Ratatouille Chicken Medley Bake (Printable Version)

Tender chicken baked with zucchini, eggplant, bell pepper, and tomatoes topped with mozzarella and fresh basil.

# Everything You’ll Need:

→ Protein

01 - 4 boneless, skinless chicken breasts

→ Vegetables

02 - 1 medium onion, chopped
03 - 2 cloves garlic, minced
04 - 1 medium zucchini, sliced
05 - 1 medium eggplant, diced
06 - 1 bell pepper, chopped
07 - 2 cups diced tomatoes (canned or fresh)

→ Seasonings

08 - 1 teaspoon dried thyme
09 - 1 teaspoon dried oregano
10 - Salt and black pepper to taste

→ Dairy

11 - 1 cup shredded mozzarella cheese

→ Garnish

12 - Fresh basil leaves

→ Oils

13 - 2 tablespoons olive oil

# Steps to Cook:

01 - Heat the oven to 375°F (190°C).
02 - Warm olive oil in a large skillet over medium heat. Add chopped onion and minced garlic; sauté for 2 to 3 minutes until onions become translucent.
03 - Add sliced zucchini, diced eggplant, and chopped bell pepper to the skillet. Cook, stirring occasionally, for 5 to 7 minutes until vegetables soften.
04 - Season the vegetables with dried thyme, oregano, salt, and black pepper. Stir in diced tomatoes and simmer the mixture for 5 minutes.
05 - Place chicken breasts evenly in a large baking dish.
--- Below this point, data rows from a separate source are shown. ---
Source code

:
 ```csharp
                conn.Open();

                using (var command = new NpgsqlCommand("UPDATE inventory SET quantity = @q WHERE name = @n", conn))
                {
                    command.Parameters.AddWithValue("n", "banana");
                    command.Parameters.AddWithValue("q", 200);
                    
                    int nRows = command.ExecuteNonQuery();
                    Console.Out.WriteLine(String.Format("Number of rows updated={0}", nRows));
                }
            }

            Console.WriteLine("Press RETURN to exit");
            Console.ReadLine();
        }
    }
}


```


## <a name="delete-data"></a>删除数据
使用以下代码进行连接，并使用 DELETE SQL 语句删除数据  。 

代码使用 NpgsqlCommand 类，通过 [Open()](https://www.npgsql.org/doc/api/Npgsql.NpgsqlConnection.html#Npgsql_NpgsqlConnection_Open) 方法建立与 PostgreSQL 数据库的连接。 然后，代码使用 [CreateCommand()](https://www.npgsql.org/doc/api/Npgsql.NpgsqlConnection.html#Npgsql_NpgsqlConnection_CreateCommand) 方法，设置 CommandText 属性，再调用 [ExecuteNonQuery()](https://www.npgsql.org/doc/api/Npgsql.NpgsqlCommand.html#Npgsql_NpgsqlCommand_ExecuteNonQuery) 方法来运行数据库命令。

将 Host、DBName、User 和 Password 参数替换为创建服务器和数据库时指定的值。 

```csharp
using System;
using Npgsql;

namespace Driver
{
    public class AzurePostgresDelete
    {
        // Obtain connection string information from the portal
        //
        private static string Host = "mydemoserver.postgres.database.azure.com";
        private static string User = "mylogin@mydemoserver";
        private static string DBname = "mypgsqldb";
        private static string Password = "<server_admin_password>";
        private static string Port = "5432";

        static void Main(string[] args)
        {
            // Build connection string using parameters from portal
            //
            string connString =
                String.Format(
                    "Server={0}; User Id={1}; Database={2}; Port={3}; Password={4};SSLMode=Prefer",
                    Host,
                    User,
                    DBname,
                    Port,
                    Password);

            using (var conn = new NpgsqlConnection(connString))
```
Pour the vegetable and tomato mixture over the chicken, distributing it uniformly.
06 - Cover the dish with aluminum foil and bake for 25 minutes.
07 - Remove the foil, sprinkle shredded mozzarella cheese evenly on top, then bake uncovered for an additional 10 to 15 minutes until the chicken reaches an internal temperature of 165°F (75°C) and the cheese is bubbling and golden.
08 - Top with fresh basil leaves before serving.

# Extra Suggestions:

01 - Use a meat thermometer to ensure the chicken is cooked to a safe internal temperature of 165°F (75°C).
02 - Vegetables can be substituted according to seasonal availability or preference.
03 - This dish can be prepared in advance and refrigerated before baking to save time.